Ein konkretes Beispiel für die Wokeness, die letzte Phase der neoliberalen Linken (die für mich zugleich den Untergang der neoliberalen Linken eingeläutet hat, denn ihr Denken ist jetzt nur noch getarnter Anti-Rassismus – es unterscheidet sich in nichts vom Rassismus der Rechten und der Faschisten). In einer Zeitung der Linken in Deutschland habe ich einen Artikel über die damalige neue Nummer 1 im Welttennis, Naomi Osaka gelesen. Sie erzählte, wie sie mit dieser Position umgeht, was sie in Japan seither erlebt hat usw. Dem Autor war ein Plakat in Japan aufgefallen, auf dem nicht zu erkennen war, dass sie dunkelhäutig ist. Er fragte sie, ob ihr das gefallen hatte. Daraufhin äußerte Osaka, dass sie das Thema nicht interessiere und sie ihre Hautfarbe nicht thematisieren wolle. Und nun entfaltete der linke Autor in der linken Tageszeitung die linke Identitätstheorie. Er betonte ausführlich, dass Naomi Osaka dunkelhäutig sei, dass sie das nicht verschweigen dürfe und dass das alle wissen sollten. Damit tat er genau das, was in einem rechtsextremen Organ sicherlich ebenfalls deutlich betont worden wäre: dass sie dunkelhäutig ist und dass das jeder wissen sollte. Die linke Identitätstheorie betont also selbst dann, wenn das betreffende Individuum explizit äußert, dass es ein bestimmtes Merkmal von sich selbst nicht interessiert und nicht thematisieren möchte, genau dieses Merkmal und schreibt damit diesem Menschen eine potenzielle Benachteiligung zu, die möglicherweise überhaupt nicht existiert und von der dieser Mensch nichts wissen will. Damit erweist sich die woke linke Identitätstheorie als genauso rassistisch wie der Rassismus der extremen Rechten. Naomi Osaka wurde in dem Artikel nicht als neue Nummer 1 im Welttennis dargestellt, sondern als dunkelhäutige Nummer 1 im Welttennis, gegen ihren eigenen Willen. Das ist blanker Rassismus, nichts anderes, und zugleich woke. Hätte der Autor Osakas dunkle Haut nicht erwähnt, hätten ihn die Woken unter den Linken sicherlich scharf kritisiert. Woke sein heißt, Gespenster sehen.
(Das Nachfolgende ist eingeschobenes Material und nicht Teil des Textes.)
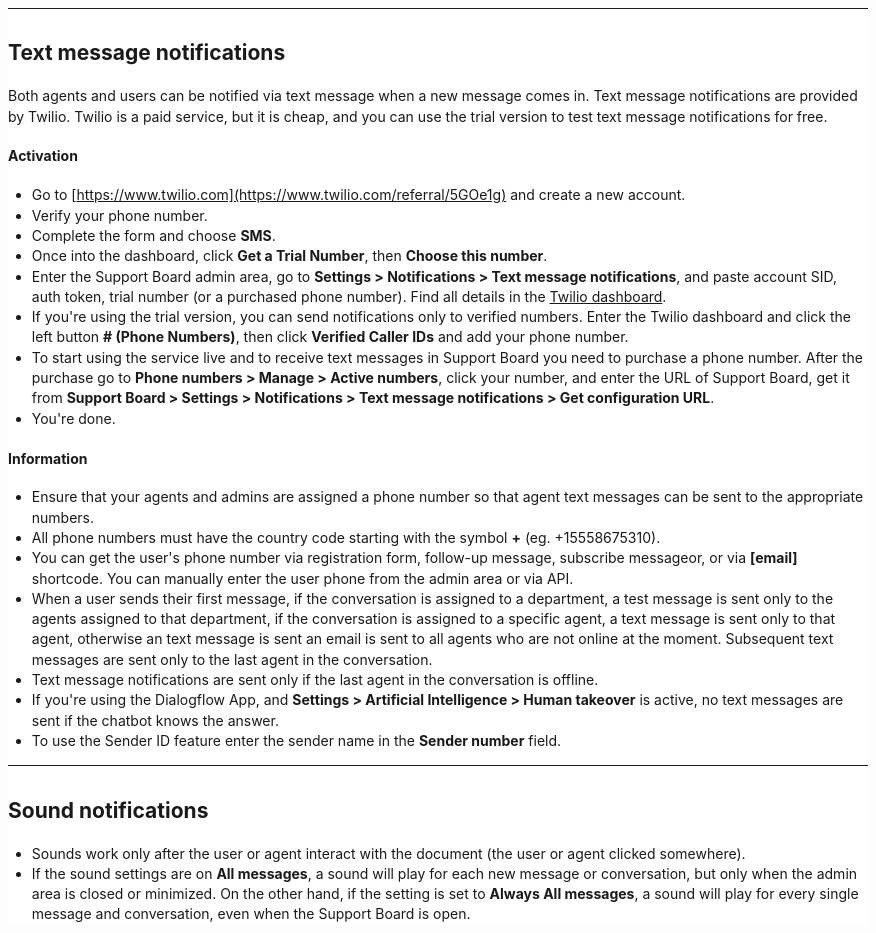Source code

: * * *

## Text message notifications

Both agents and users can be notified via text message when a new message comes in. Text message notifications are provided by Twilio. Twilio is a paid service, but it is cheap, and you can use the trial version to test text message notifications for free.

#### Activation

+   Go to [https://www.twilio.com](https://www.twilio.com/referral/5GOe1g) and create a new account.
+   Verify your phone number.[](https://board.support/media/docs/sms-1.jpg)
+   Complete the form and choose **SMS**.[](https://board.support/media/docs/sms-2.jpg)
+   Once into the dashboard, click **Get a Trial Number**, then **Choose this number**.[](https://board.support/media/docs/sms-3.jpg)
+   Enter the Support Board admin area, go to **Settings > Notifications > Text message notifications**, and paste account SID, auth token, trial number (or a purchased phone number). Find all details in the [Twilio dashboard](https://www.twilio.com/console).
+   If you're using the trial version, you can send notifications only to verified numbers. Enter the Twilio dashboard and click the left button **\# (Phone Numbers)**, then click **Verified Caller IDs** and add your phone number.[](https://board.support/media/docs/sms-4.jpg)
+   To start using the service live and to receive text messages in Support Board you need to purchase a phone number. After the purchase go to **Phone numbers > Manage > Active numbers**, click your number, and enter the URL of Support Board, get it from **Support Board > Settings > Notifications > Text message notifications > Get configuration URL**.[](https://board.support/media/docs/sms-5.jpg)
+   You're done.

#### Information

+   Ensure that your agents and admins are assigned a phone number so that agent text messages can be sent to the appropriate numbers.
+   All phone numbers must have the country code starting with the symbol **+** (eg. +15558675310).
+   You can get the user's phone number via registration form, follow-up message, subscribe messageor, or via **\[email\]** shortcode. You can manually enter the user phone from the admin area or via API.
+   When a user sends their first message, if the conversation is assigned to a department, a test message is sent only to the agents assigned to that department, if the conversation is assigned to a specific agent, a text message is sent only to that agent, otherwise an text message is sent an email is sent to all agents who are not online at the moment. Subsequent text messages are sent only to the last agent in the conversation.
+   Text message notifications are sent only if the last agent in the conversation is offline.
+   If you're using the Dialogflow App, and **Settings > Artificial Intelligence > Human takeover** is active, no text messages are sent if the chatbot knows the answer.
+   To use the Sender ID feature enter the sender name in the **Sender number** field.

* * *

## Sound notifications

+   Sounds work only after the user or agent interact with the document (the user or agent clicked somewhere).
+   If the sound settings are on **All messages**, a sound will play for each new message or conversation, but only when the admin area is closed or minimized. On the other hand, if the setting is set to **Always All messages**, a sound will play for every single message and conversation, even when the Support Board is open.
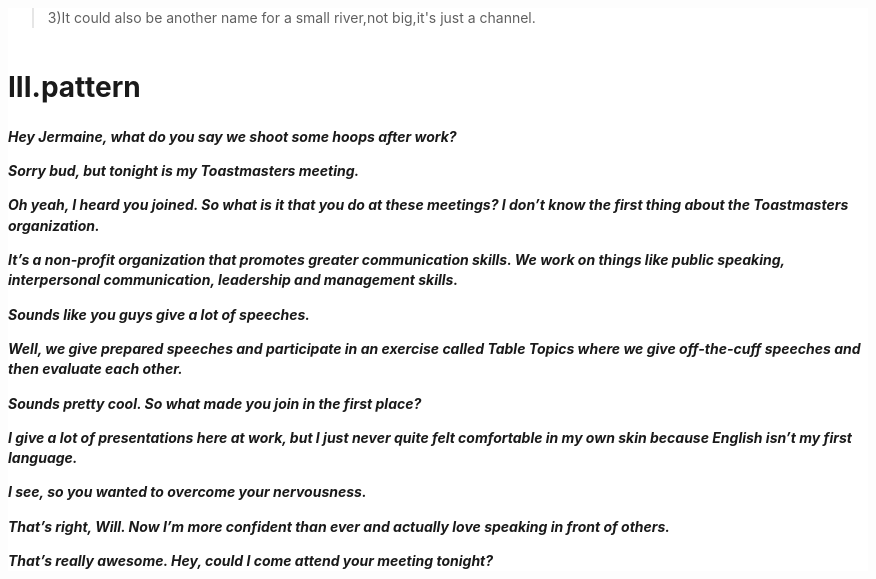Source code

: > 3)It could also be another name for a small river,not big,it's just a channel.

# III.pattern
***Hey Jermaine, what do you say we shoot some hoops after work?***

***Sorry bud, but tonight is my Toastmasters meeting.***

***Oh yeah, I heard you joined. So what is it that you do at these meetings? I don’t know the first thing about the Toastmasters organization.***

***It’s a non-profit organization that promotes greater communication skills. We work on things like public speaking, interpersonal communication, leadership and management skills.***

***Sounds like you guys give a lot of speeches.***

***Well, we give prepared speeches and participate in an exercise called Table Topics where we give off-the-cuff speeches and then evaluate each other.***

***Sounds pretty cool. So what made you join in the first place?***

***I give a lot of presentations here at work, but I just never quite felt comfortable in my own skin because English isn’t my first language.***

***I see, so you wanted to overcome your nervousness.***

***That’s right, Will. Now I’m more confident than ever and actually love speaking in front of others.***

***That’s really awesome. Hey, could I come attend your meeting tonight?***











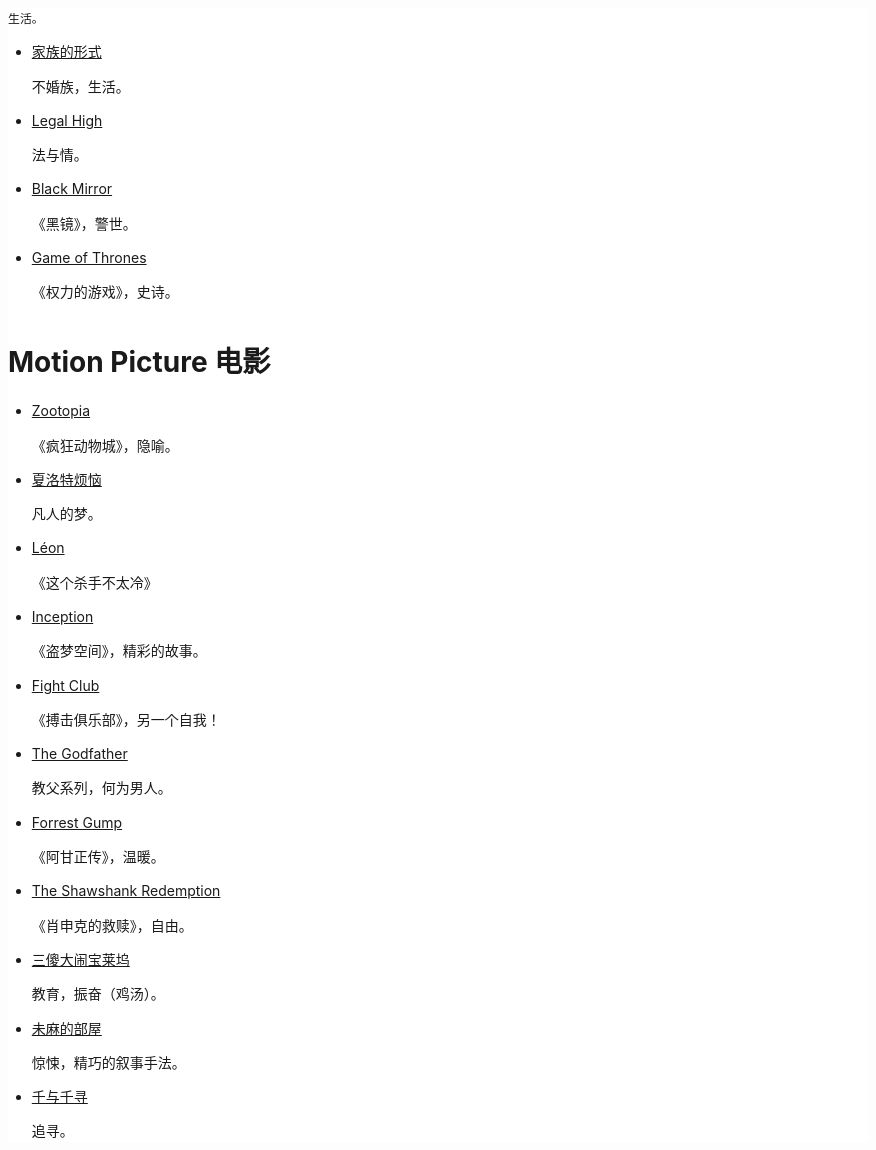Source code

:     生活。

- [家族的形式](https://movie.douban.com/subject/26663070/)

    不婚族，生活。

- [Legal High](https://movie.douban.com/subject_search?search_text=Legal+High&cat=1002)

    法与情。

- [Black Mirror](https://movie.douban.com/subject_search?search_text=Black+Mirror&cat=1002)

    《黑镜》，警世。

- [Game of Thrones](https://movie.douban.com/subject_search?search_text=Game+of+Thrones&cat=1002)

    《权力的游戏》，史诗。

# Motion Picture 电影

- [Zootopia](https://movie.douban.com/subject/25662329/)

    《疯狂动物城》，隐喻。

- [夏洛特烦恼](https://movie.douban.com/subject/25964071/)

    凡人的梦。

- [Léon](https://movie.douban.com/subject/1295644/)

    《这个杀手不太冷》

- [Inception](https://movie.douban.com/subject/3541415/)

    《盗梦空间》，精彩的故事。

- [Fight Club](http://www.imdb.com/title/tt0137523/)

    《搏击俱乐部》，另一个自我！

- [The Godfather](https://movie.douban.com/subject/1291841/)

    教父系列，何为男人。

- [Forrest Gump](https://movie.douban.com/subject/1292720/)

    《阿甘正传》，温暖。

- [The Shawshank Redemption](https://movie.douban.com/subject/1292052/)

    《肖申克的救赎》，自由。

- [三傻大闹宝莱坞](https://movie.douban.com/subject/3793023/)

    教育，振奋（鸡汤）。

- [未麻的部屋](https://movie.douban.com/subject/1395091/)

    惊悚，精巧的叙事手法。

- [千与千寻](https://movie.douban.com/subject/1291561/)

    追寻。
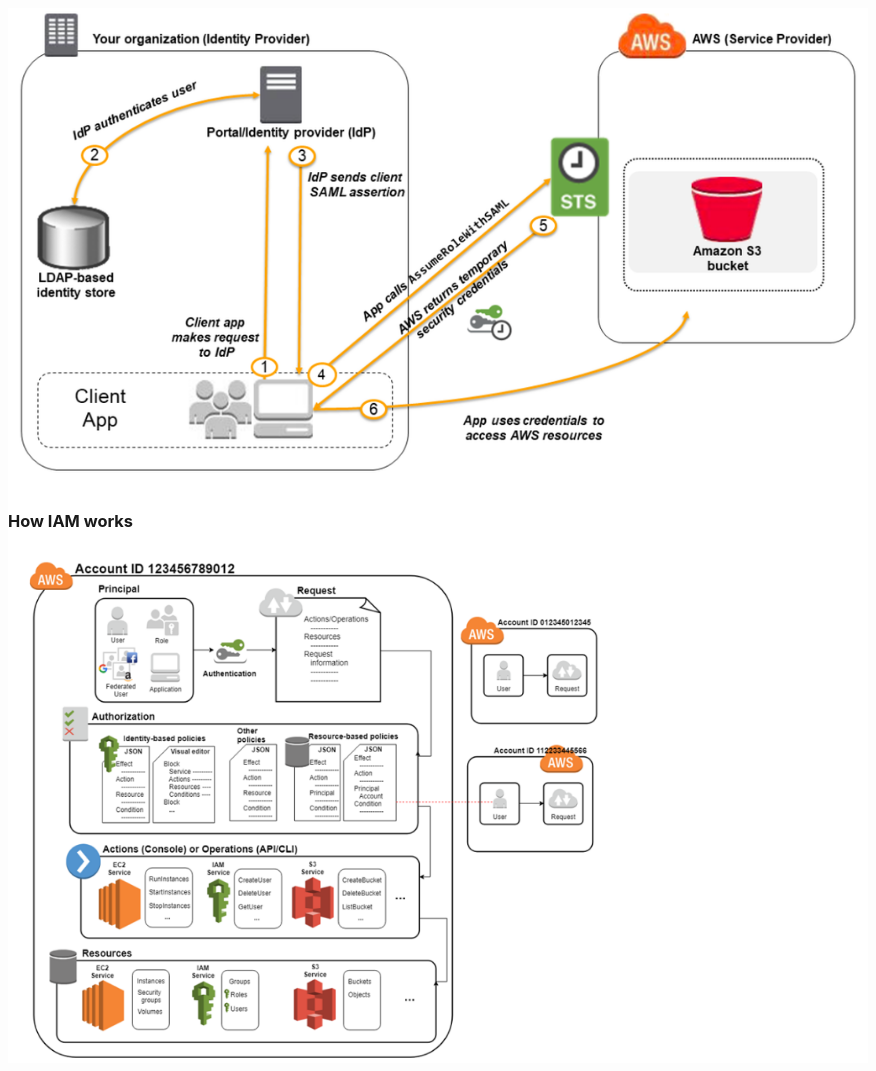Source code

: ![](media/idp.png)


[comment]: # (!!! data-auto-animate)

### How IAM works

<img src="media/iamworks.png" width="70%">


[comment]: # (mdslides presentation.md --include media)
[comment]: # (THEME = white)
[comment]: # (CODE_THEME = base16/zenburn)
[comment]: # (The list of themes is at https://revealjs.com/themes/)
[comment]: # (The list of code themes is at https://highlightjs.org/)
[comment]: # (controls: true)
[comment]: # (keyboard: true)
[comment]: # (markdown: { smartypants: true })
[comment]: # (hash: false)
[comment]: # (respondToHashChanges: false)
[comment]: # (width: 1500)
[comment]: # (height: 1000)
[comment]: # (!!!)
[comment]: # (!!!)
[comment]: # (!!!)
[comment]: # (||| data-auto-animate)
[comment]: # (||| data-auto-animate)
[comment]: # (||| data-auto-animate)
[comment]: # (!!!  data-auto-animate)
[comment]: # (||| data-auto-animate)
[comment]: # (||| data-auto-animate)
[comment]: # (||| data-auto-animate)
[comment]: # (||| data-auto-animate)
[comment]: # (||| data-auto-animate)
[comment]: # (||| data-auto-animate)
[comment]: # (||| data-auto-animate)
[comment]: # (||| data-auto-animate)
[comment]: # (||| data-auto-animate)
[comment]: # (||| data-auto-animate)
[comment]: # (||| data-auto-animate)
[comment]: # (||| data-auto-animate)
[comment]: # (||| data-auto-animate)
[comment]: # (||| data-auto-animate)
[comment]: # (||| data-auto-animate)
[comment]: # (!!!)
[comment]: # (!!!)
[comment]: # (||| data-auto-animate)
[comment]: # (||| data-auto-animate)
[comment]: # (||| data-auto-animate)
[comment]: # (||| data-auto-animate)
[comment]: # (||| data-auto-animate)
[comment]: # (||| data-auto-animate)
[comment]: # (!!!)
[comment]: # (!!! data-background-color="aquamarine")
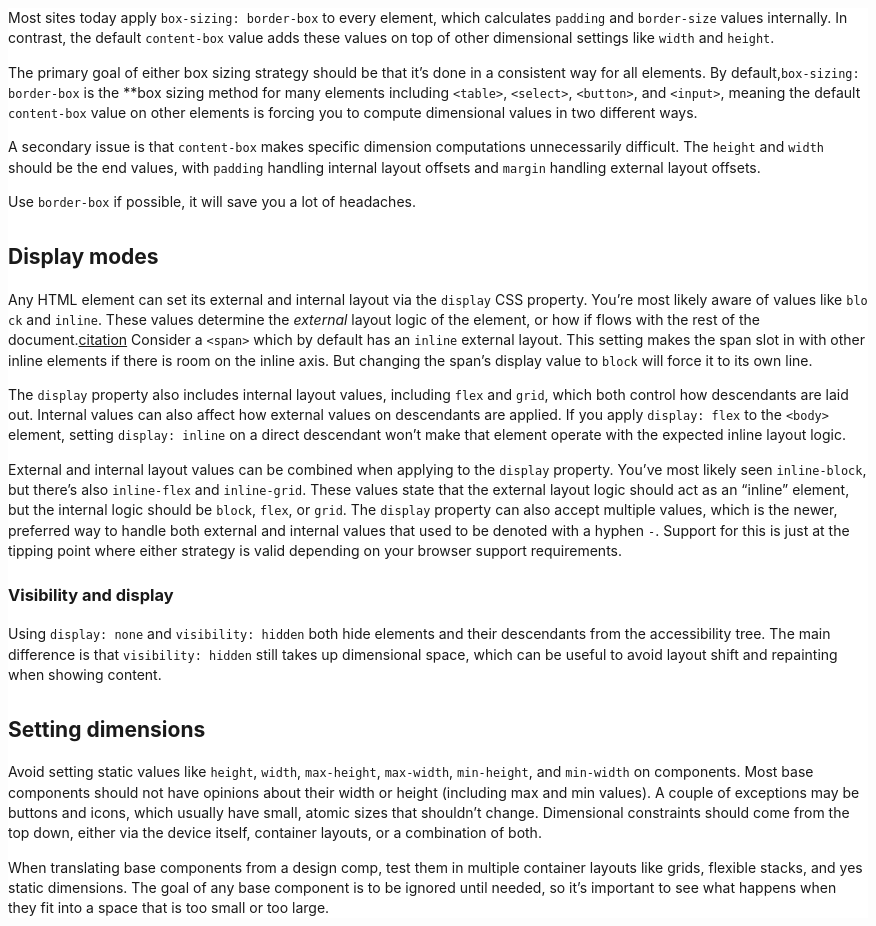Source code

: Most sites today apply `box-sizing: border-box` to every element, which calculates `padding` and `border-size` values internally. In contrast, the default `content-box` value adds these values on top of other dimensional settings like `width` and `height`. 

The primary goal of either box sizing strategy should be that it’s done in a consistent way for all elements. By default,`box-sizing: border-box` is the **box sizing method for many elements including `<table>`, `<select>`, `<button>`, and `<input>`, meaning the default `content-box` value on other elements is forcing you to compute dimensional values in two different ways. 

A secondary issue is that `content-box` makes specific dimension computations unnecessarily difficult. The `height` and `width` should be the end values, with `padding` handling internal layout offsets and `margin` handling external layout offsets.

Use `border-box` if possible, it will save you a lot of headaches.

## Display modes

Any HTML element can set its external and internal layout via the `display` CSS property. You’re most likely aware of values like `block` and `inline`. These values determine the *external* layout logic of the element, or how if flows with the rest of the document.[citation](https://developer.mozilla.org/en-US/docs/Web/CSS/display#outside) Consider a `<span>` which by default has an `inline` external layout. This setting makes the span slot in with other inline elements if there is room on the inline axis. But changing the span’s display value to `block` will force it to its own line.

The `display` property also includes internal layout values, including `flex` and `grid`, which both control how descendants are laid out. Internal values can also affect how external values on descendants are applied. If you apply `display: flex` to the `<body>` element, setting `display: inline` on a direct descendant won’t make that element operate with the expected inline layout logic.

External and internal layout values can be combined when applying to the `display` property. You’ve most likely seen `inline-block`, but there’s also `inline-flex` and `inline-grid`. These values state that the external layout logic should act as an “inline” element, but the internal logic should be `block`, `flex`, or `grid`. The `display` property can also accept multiple values, which is the newer, preferred way to handle both external and internal values that used to be denoted with a hyphen `-`. Support for this is just at the tipping point where either strategy is valid depending on your browser support requirements.

### Visibility and display

Using `display: none` and `visibility: hidden` both hide elements and their descendants from the accessibility tree. The main difference is that `visibility: hidden` still takes up dimensional space, which can be useful to avoid layout shift and repainting when showing content.

## Setting dimensions

Avoid setting static values like `height`, `width`, `max-height`, `max-width`, `min-height`, and `min-width` on components. Most base components should not have opinions about their width or height (including max and min values). A couple of exceptions may be buttons and icons, which usually have small, atomic sizes that shouldn’t change. Dimensional constraints should come from the top down, either via the device itself, container layouts, or a combination of both.

When translating base components from a design comp, test them in multiple container layouts like grids, flexible stacks, and yes static dimensions. The goal of any base component is to be ignored until needed, so it’s important to see what happens when they fit into a space that is too small or too large.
Das grundlegende Problem unserer Zeit ist die Kluft zwischen Arm und Reich. Es ist nicht der Rassismus und nicht die Unterdrückung der Frauen. Wenn die Kluft zwischen Arm und Reich nicht überwunden wird, gibt es keine Chance, Rassismus und Frauenunterdrückung zu beseitigen. Wenn die Kluft zwischen Arm und Reich nicht überwunden wird, gibt es keine Chance, eine ökologische Welt aufzubauen. Erste Voraussetzung für die Überwindung der Kluft zwischen Arm und Reich ist die Beseitigung der Macht der Konzerne und ihrer Eigentümer. Solange die Linke das nicht begreift, wird sie aus dem neoliberalen Sumpf, in dem sie sehr, sehr tief steckt, nicht herauskommen.
Literatur: John McWhorter, Die Erwählten. Wie der neue Antirassismus die Gesellschaft spaltet, Hamburg 2022; Ian Buruma, Doing the Work. Die Protestantische Ethik und der Geist der Wokeness, in: Lettre International 142, Herbst 2023, S. 18-21; Michael Mauke, Die Klassentheorie von Marx und Engels, Frankfurt/Main, Köln 1977; Michael Vester u.a., Soziale Milieus im gesellschaftlichen Strukturwandel. Zwischen Integration und Ausgrenzung, Köln 1993; John Lütten, “Klasse” als Strategiebegriff, in: Sebastian Friedrich/Redaktion analyse & kritik (Hg.), Neue Klassenpolitik. Linke Strategien gegen Rechtsruck und Neoliberalismus, Berlin 2018, S. 185-193.